▶ [EXERCISE]: Your answer should contain only the lines from the top of the data below down through the one with "left ear: (665, 277)", transcribed exactly and without pictures; please include nothing more.

──────── DATA TO USE

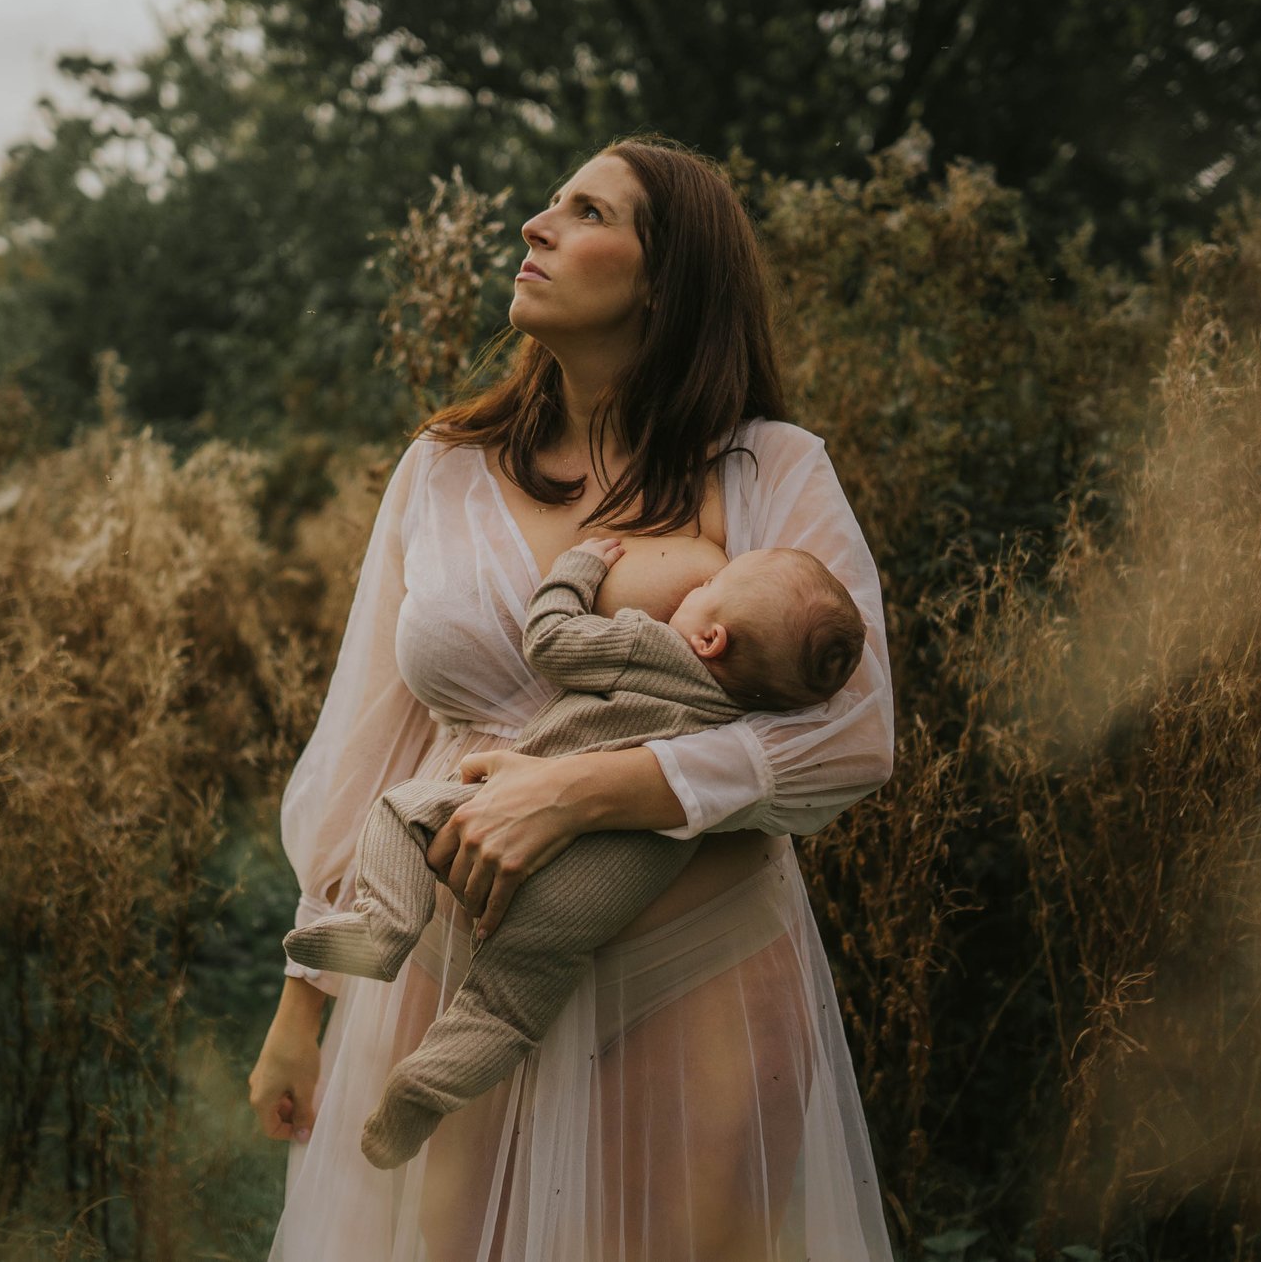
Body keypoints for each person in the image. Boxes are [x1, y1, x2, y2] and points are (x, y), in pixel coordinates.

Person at [249, 134, 898, 1262]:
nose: (533, 225)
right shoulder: (440, 466)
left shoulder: (769, 469)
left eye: (585, 210)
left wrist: (586, 791)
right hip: (449, 967)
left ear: (665, 277)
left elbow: (854, 734)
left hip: (697, 962)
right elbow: (372, 738)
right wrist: (304, 1002)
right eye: (547, 202)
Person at [282, 533, 865, 1168]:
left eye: (704, 592)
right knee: (504, 1012)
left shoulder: (651, 646)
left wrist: (577, 568)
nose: (692, 590)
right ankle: (423, 1088)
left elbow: (550, 640)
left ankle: (384, 925)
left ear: (710, 639)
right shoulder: (746, 726)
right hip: (592, 905)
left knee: (402, 809)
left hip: (497, 808)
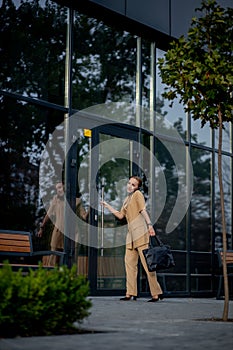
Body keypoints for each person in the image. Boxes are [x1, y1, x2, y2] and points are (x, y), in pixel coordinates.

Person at [101, 176, 163, 302]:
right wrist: (108, 206)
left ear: (137, 187)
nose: (130, 186)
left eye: (133, 185)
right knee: (129, 265)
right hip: (131, 236)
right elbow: (120, 215)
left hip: (140, 232)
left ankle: (156, 294)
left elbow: (143, 210)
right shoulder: (126, 199)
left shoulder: (138, 195)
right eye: (129, 183)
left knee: (147, 264)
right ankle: (130, 293)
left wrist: (150, 225)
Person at [38, 182, 88, 266]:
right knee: (54, 257)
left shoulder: (77, 201)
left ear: (65, 188)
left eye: (60, 187)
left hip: (72, 233)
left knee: (72, 259)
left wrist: (91, 208)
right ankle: (52, 276)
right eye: (57, 188)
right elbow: (48, 214)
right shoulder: (55, 200)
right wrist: (42, 227)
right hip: (58, 231)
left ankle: (71, 277)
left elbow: (84, 216)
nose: (58, 190)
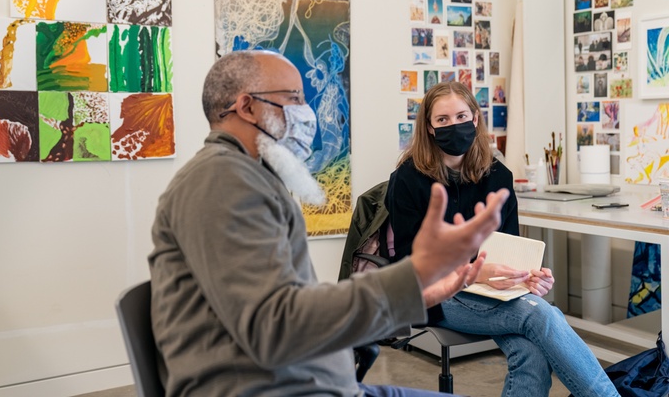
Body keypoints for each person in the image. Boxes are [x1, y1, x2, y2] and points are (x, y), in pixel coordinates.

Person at [148, 51, 510, 397]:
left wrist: (419, 292)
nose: (307, 113)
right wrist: (415, 273)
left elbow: (290, 306)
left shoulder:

────────────────

▶ [ANSWER FOR THIS EXERCISE]:
Body keypoints for each person in the image. Boxes are [x1, y1, x2, y2] and points are (x, y), in pixel coordinates.

Person at [249, 134, 898, 1262]:
nose: (533, 225)
right shoulder: (440, 466)
left shoulder: (769, 469)
left eye: (585, 210)
left wrist: (586, 791)
right hip: (449, 967)
left ear: (665, 277)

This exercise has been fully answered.